Provided material section start
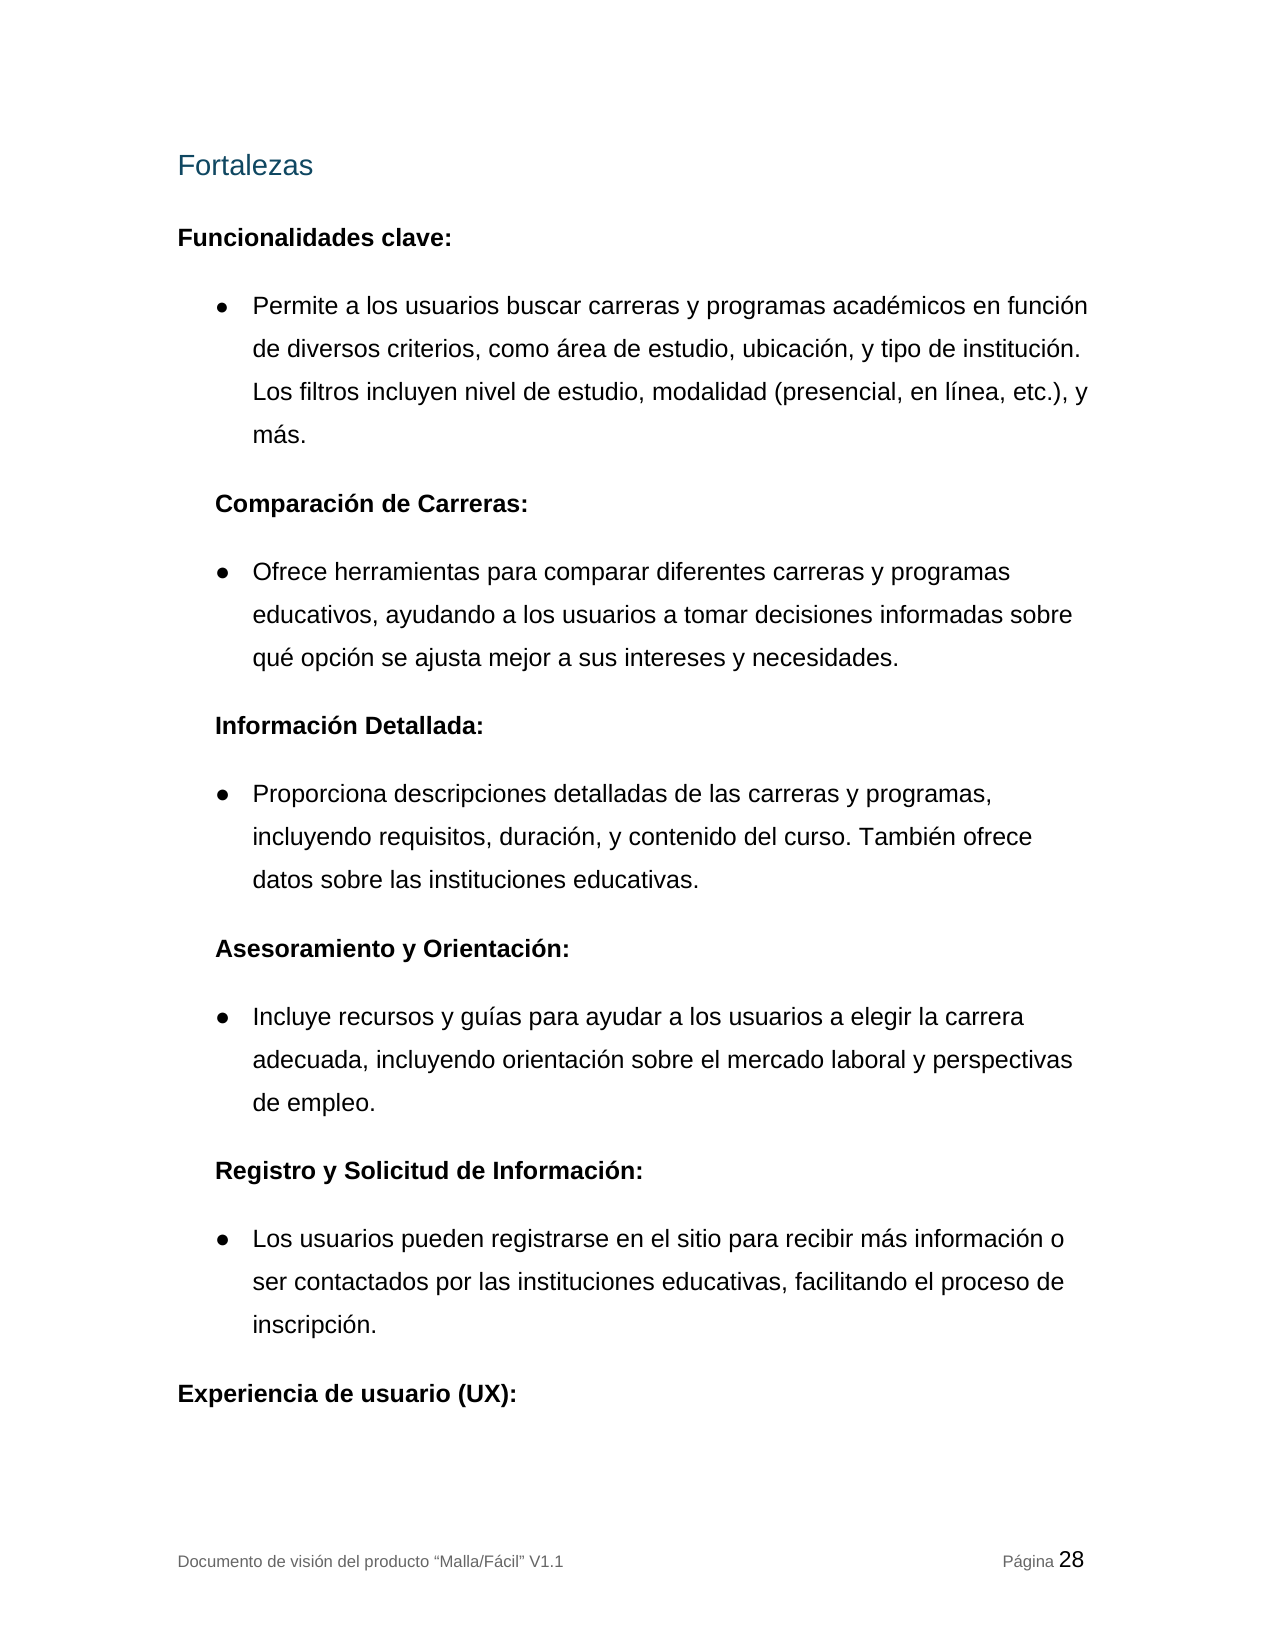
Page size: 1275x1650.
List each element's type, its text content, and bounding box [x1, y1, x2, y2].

list Permite a los usuarios buscar carreras y programas académicos en función de diversos criterios, como área de estudio, ubicación, y tipo de institución. Los filtros incluyen nivel de estudio, modalidad (presencial, en línea, etc.), y más. [215, 291, 1098, 449]
text Experiencia de usuario (UX): [177, 1378, 1098, 1407]
list Incluye recursos y guías para ayudar a los usuarios a elegir la carrera adecuada, incluyendo orientación sobre el mercado laboral y perspectivas de empleo. [215, 1002, 1098, 1117]
text Información Detallada: [215, 711, 1098, 740]
list Proporciona descripciones detalladas de las carreras y programas, incluyendo requisitos, duración, y contenido del curso. También ofrece datos sobre las instituciones educativas. [215, 779, 1098, 894]
text Fortalezas [177, 148, 1098, 181]
text Registro y Solicitud de Información: [215, 1156, 1098, 1185]
text Funcionalidades clave: [177, 223, 1098, 252]
text Asesoramiento y Orientación: [215, 933, 1098, 962]
list Los usuarios pueden registrarse en el sitio para recibir más información o ser contactados por las instituciones educativas, facilitando el proceso de inscripción. [215, 1224, 1098, 1339]
text Comparación de Carreras: [215, 488, 1098, 517]
list Ofrece herramientas para comparar diferentes carreras y programas educativos, ayudando a los usuarios a tomar decisiones informadas sobre qué opción se ajusta mejor a sus intereses y necesidades. [215, 557, 1098, 672]
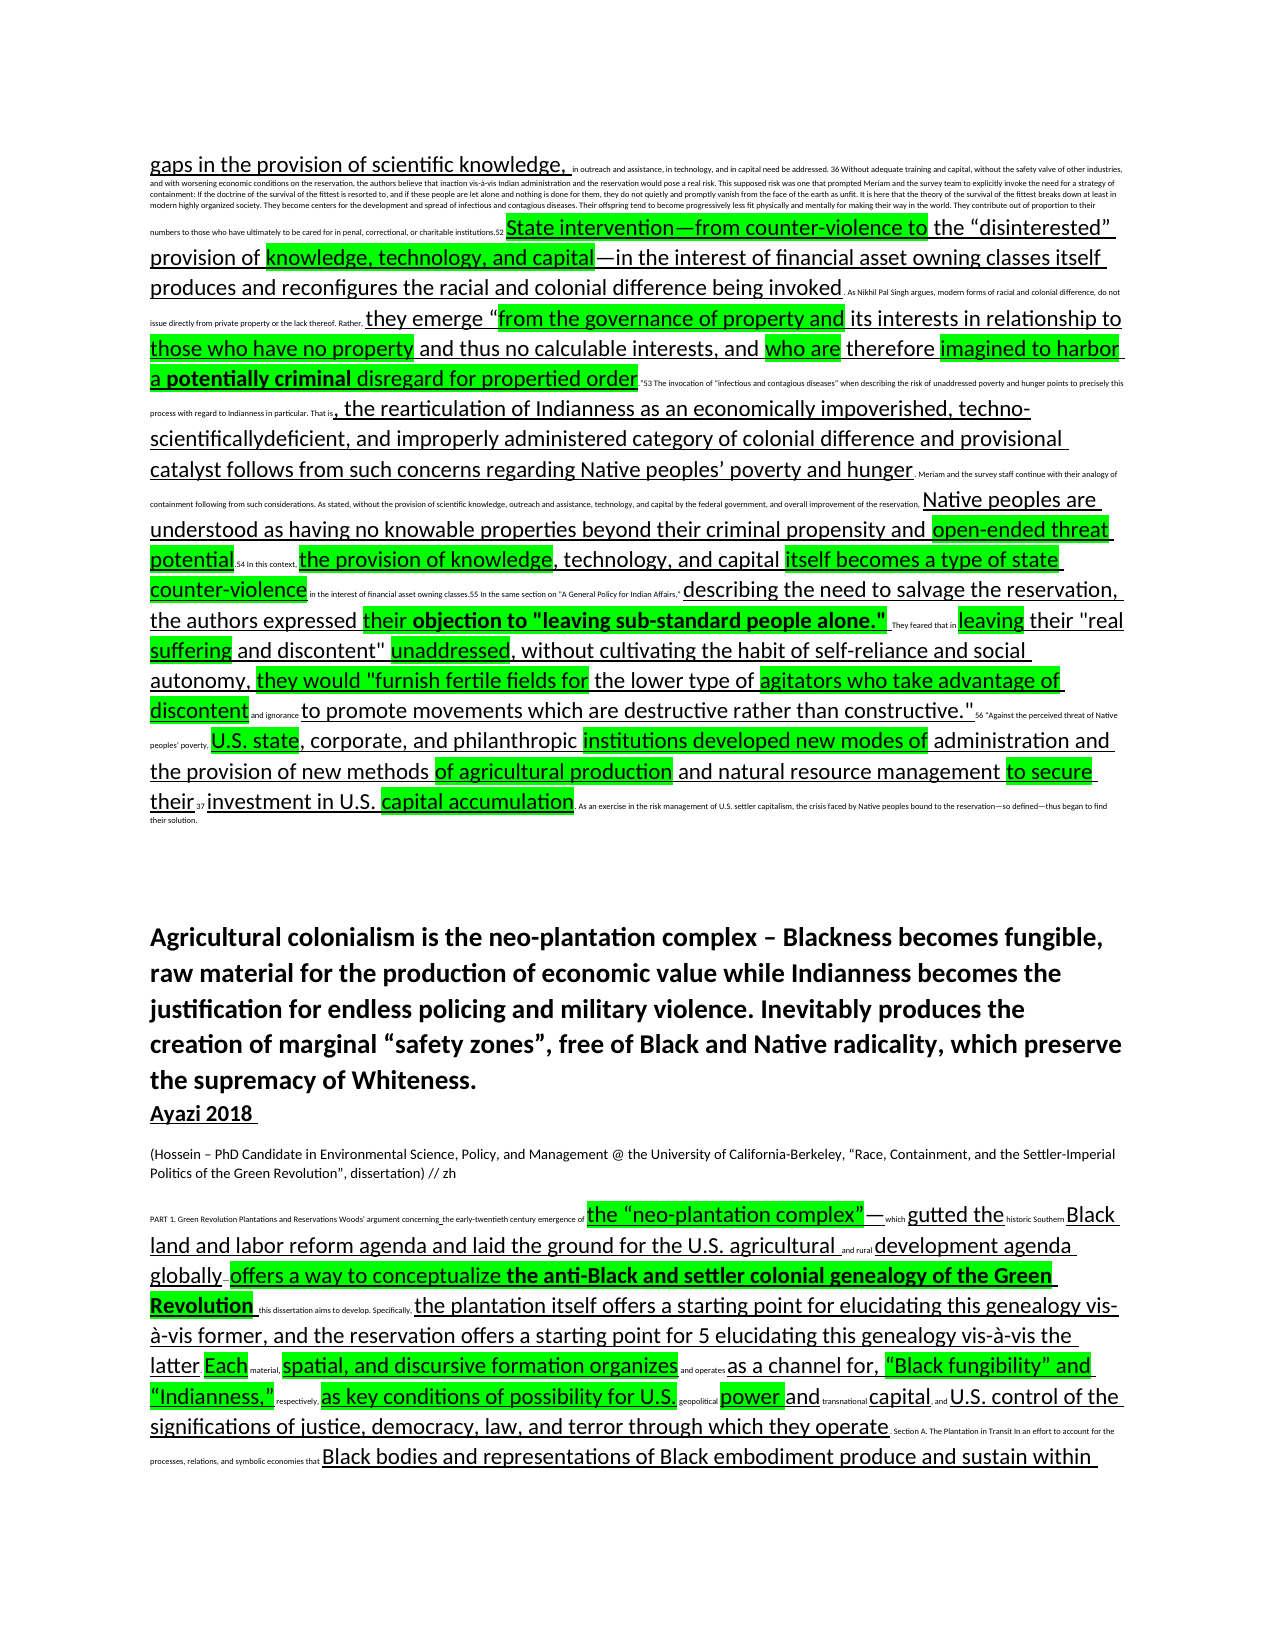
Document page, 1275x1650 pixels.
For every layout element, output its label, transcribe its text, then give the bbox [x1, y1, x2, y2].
Provided material section end
## [Brief]
Produce the entries above once more, exactly as given, with each picture left out.

## [Answer section]
Page size: 1275x1650.
List each element's type, its text content, and bounding box [x1, y1, x2, y2].

list Permite a los usuarios buscar carreras y programas académicos en función de diversos criterios, como área de estudio, ubicación, y tipo de institución. Los filtros incluyen nivel de estudio, modalidad (presencial, en línea, etc.), y más. [215, 291, 1098, 449]
text Experiencia de usuario (UX): [177, 1378, 1098, 1407]
list Incluye recursos y guías para ayudar a los usuarios a elegir la carrera adecuada, incluyendo orientación sobre el mercado laboral y perspectivas de empleo. [215, 1002, 1098, 1117]
text Información Detallada: [215, 711, 1098, 740]
list Proporciona descripciones detalladas de las carreras y programas, incluyendo requisitos, duración, y contenido del curso. También ofrece datos sobre las instituciones educativas. [215, 779, 1098, 894]
text Fortalezas [177, 148, 1098, 181]
text Registro y Solicitud de Información: [215, 1156, 1098, 1185]
text Funcionalidades clave: [177, 223, 1098, 252]
text Asesoramiento y Orientación: [215, 933, 1098, 962]
list Los usuarios pueden registrarse en el sitio para recibir más información o ser contactados por las instituciones educativas, facilitando el proceso de inscripción. [215, 1224, 1098, 1339]
text Comparación de Carreras: [215, 488, 1098, 517]
list Ofrece herramientas para comparar diferentes carreras y programas educativos, ayudando a los usuarios a tomar decisiones informadas sobre qué opción se ajusta mejor a sus intereses y necesidades. [215, 557, 1098, 672]
Document page, 1275x1650 pixels.
For every layout element, output its label, transcribe its text, then give the bbox [x1, y1, x2, y2].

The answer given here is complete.